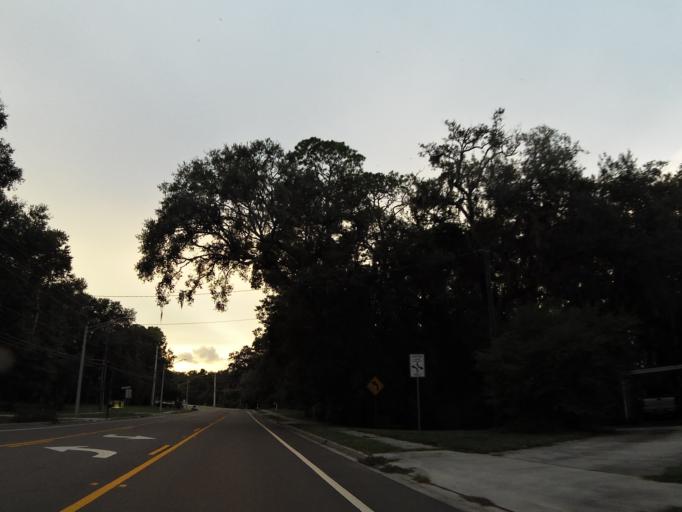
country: US
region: Florida
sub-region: Duval County
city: Jacksonville
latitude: 30.3654
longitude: -81.5572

• • •

EXERCISE BRIEF:
Copy the records above line for line, leaving out the pictures.

CORRECT RESPONSE:
country: US
region: Florida
sub-region: Duval County
city: Jacksonville
latitude: 30.3654
longitude: -81.5572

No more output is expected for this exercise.